INSTRUCTION:
In the part of the items that opens with the line containing "Aktuelle Nachrichten" and closes with the line containing "Espetacular casa no Itanhangá", substitute "Europa League" for "Champions League" and give those lines again with everything else unchanged and the pictures omitted.

*** Opening of ENTRIES SUPPLIED ***

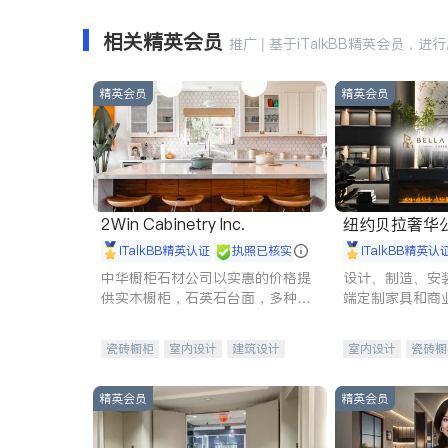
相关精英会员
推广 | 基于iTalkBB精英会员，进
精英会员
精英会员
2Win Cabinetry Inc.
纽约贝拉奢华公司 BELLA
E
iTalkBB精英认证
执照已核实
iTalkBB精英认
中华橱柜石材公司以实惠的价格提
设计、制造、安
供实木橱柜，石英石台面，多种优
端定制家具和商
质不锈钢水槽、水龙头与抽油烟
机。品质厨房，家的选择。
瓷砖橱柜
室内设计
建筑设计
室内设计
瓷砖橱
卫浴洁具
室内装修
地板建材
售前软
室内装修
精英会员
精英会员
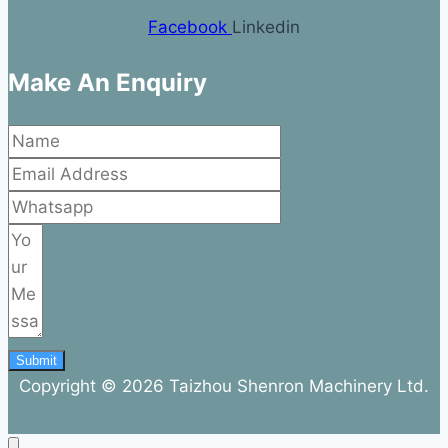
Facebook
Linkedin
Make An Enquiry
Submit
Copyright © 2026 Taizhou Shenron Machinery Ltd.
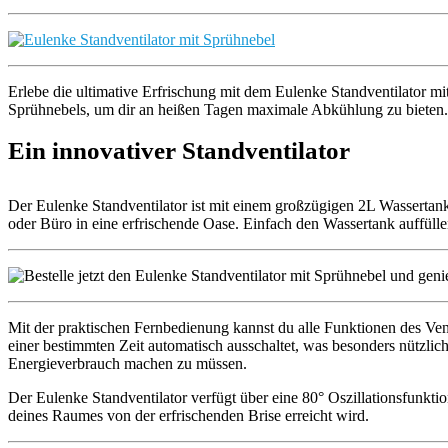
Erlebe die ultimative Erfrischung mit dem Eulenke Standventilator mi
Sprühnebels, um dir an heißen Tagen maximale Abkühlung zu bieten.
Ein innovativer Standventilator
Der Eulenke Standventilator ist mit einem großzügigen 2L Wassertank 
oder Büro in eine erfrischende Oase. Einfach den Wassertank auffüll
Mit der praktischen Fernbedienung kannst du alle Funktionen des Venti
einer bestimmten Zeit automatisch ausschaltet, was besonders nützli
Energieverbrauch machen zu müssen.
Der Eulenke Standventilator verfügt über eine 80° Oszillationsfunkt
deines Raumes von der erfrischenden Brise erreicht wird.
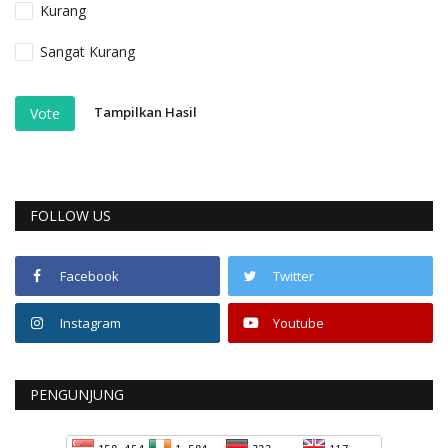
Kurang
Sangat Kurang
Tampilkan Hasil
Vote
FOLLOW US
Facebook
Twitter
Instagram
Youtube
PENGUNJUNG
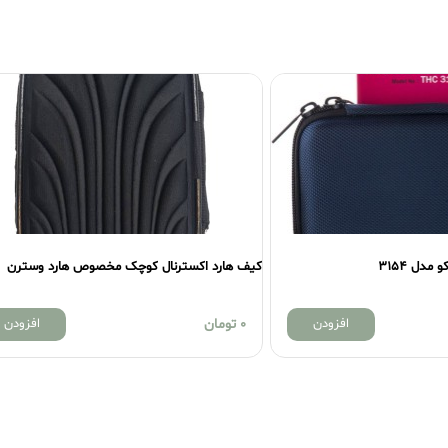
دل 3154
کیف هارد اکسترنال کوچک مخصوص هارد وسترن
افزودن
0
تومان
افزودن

*** Close of ENTRIES SUPPLIED ***
*** Opening of ENTRIES SUPPLIED ***

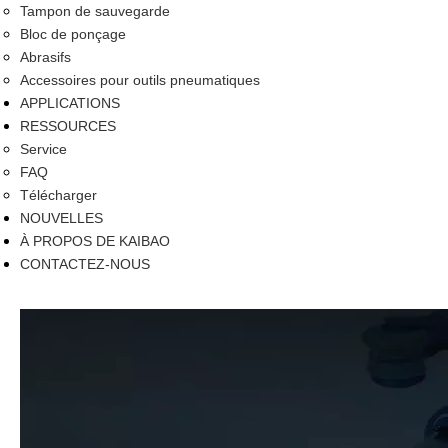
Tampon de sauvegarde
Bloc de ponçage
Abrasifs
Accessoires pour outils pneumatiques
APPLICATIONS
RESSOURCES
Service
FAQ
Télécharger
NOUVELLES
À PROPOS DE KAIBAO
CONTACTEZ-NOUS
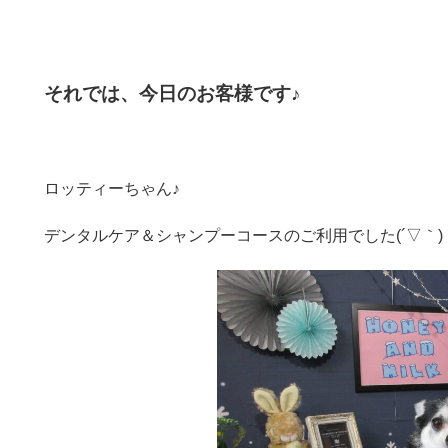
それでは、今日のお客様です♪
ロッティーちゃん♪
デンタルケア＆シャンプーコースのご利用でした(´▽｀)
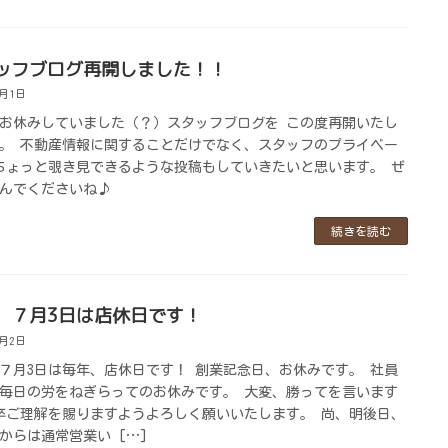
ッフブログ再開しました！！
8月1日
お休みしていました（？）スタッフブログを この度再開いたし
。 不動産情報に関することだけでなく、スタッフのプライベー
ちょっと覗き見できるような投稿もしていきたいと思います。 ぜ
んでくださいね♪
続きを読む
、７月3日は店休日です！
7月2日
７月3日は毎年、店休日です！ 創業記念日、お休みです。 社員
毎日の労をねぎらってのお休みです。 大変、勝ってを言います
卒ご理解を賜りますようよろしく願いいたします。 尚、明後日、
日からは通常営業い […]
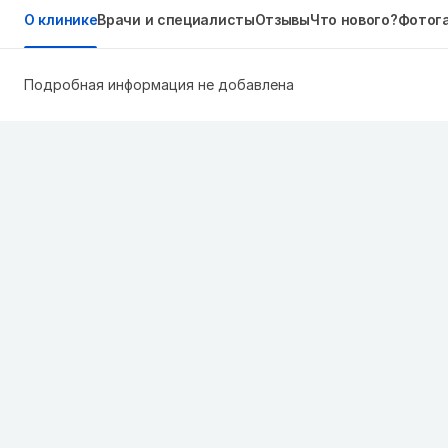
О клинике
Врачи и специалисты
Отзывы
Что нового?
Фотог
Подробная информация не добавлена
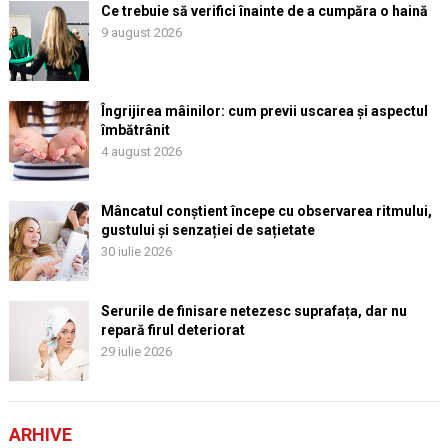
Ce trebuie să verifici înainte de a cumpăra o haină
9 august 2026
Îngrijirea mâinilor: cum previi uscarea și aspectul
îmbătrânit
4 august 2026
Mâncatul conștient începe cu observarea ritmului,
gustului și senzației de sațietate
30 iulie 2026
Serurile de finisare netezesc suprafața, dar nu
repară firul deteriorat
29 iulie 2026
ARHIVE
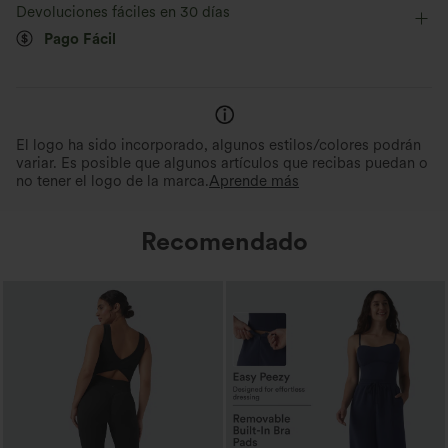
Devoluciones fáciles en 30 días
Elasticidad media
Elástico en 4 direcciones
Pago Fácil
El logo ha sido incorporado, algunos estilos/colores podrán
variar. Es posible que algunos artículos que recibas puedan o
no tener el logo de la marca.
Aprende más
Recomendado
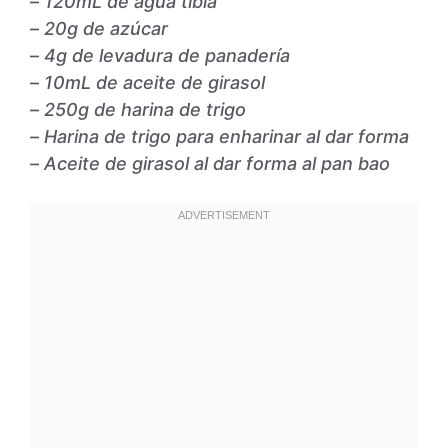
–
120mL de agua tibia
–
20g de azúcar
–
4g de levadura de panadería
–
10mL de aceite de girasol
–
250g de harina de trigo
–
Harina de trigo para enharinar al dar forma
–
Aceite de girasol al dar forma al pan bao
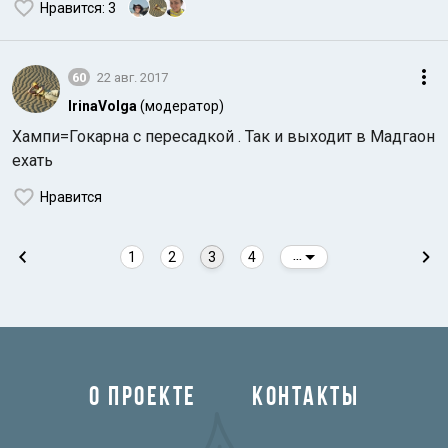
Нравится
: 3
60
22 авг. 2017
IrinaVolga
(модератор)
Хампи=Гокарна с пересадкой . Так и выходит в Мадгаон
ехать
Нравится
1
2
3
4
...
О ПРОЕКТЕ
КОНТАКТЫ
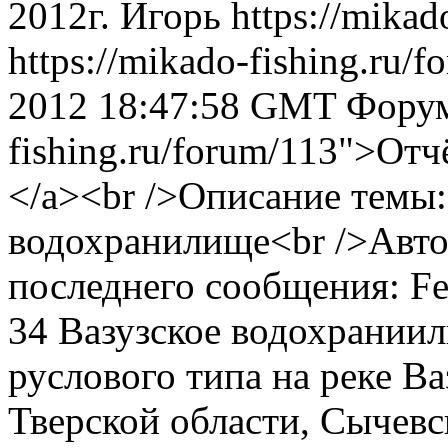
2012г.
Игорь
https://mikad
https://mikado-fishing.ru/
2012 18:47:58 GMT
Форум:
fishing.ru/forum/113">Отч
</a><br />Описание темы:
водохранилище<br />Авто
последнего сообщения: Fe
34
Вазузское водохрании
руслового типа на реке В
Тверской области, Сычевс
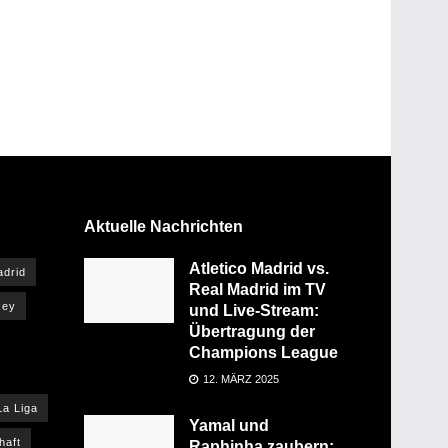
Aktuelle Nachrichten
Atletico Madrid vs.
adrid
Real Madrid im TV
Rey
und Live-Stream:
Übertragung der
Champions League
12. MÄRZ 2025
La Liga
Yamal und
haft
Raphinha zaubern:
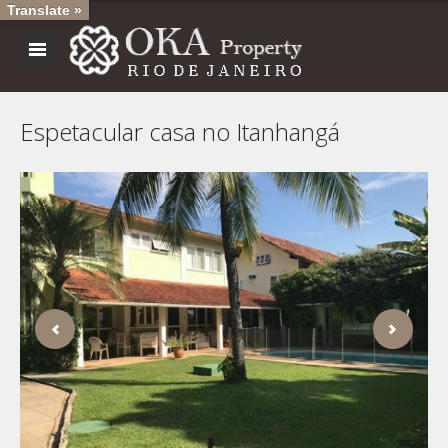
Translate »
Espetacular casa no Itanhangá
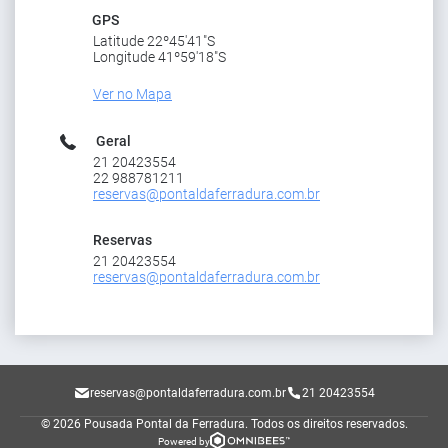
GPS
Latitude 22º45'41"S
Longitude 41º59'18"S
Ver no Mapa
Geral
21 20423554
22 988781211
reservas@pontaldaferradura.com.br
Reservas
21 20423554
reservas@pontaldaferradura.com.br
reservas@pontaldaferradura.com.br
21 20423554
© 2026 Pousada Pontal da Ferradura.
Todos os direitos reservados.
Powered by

*** Close of ENTRIES SUPPLIED ***

RESULT OF THIS EXERCISE:
Aktuelle Nachrichten
Atletico Madrid vs.
adrid
Real Madrid im TV
Rey
und Live-Stream:
Übertragung der
Europa League
12. MÄRZ 2025
La Liga
Yamal und
haft
Raphinha zaubern:
Translate »
Espetacular casa no Itanhangá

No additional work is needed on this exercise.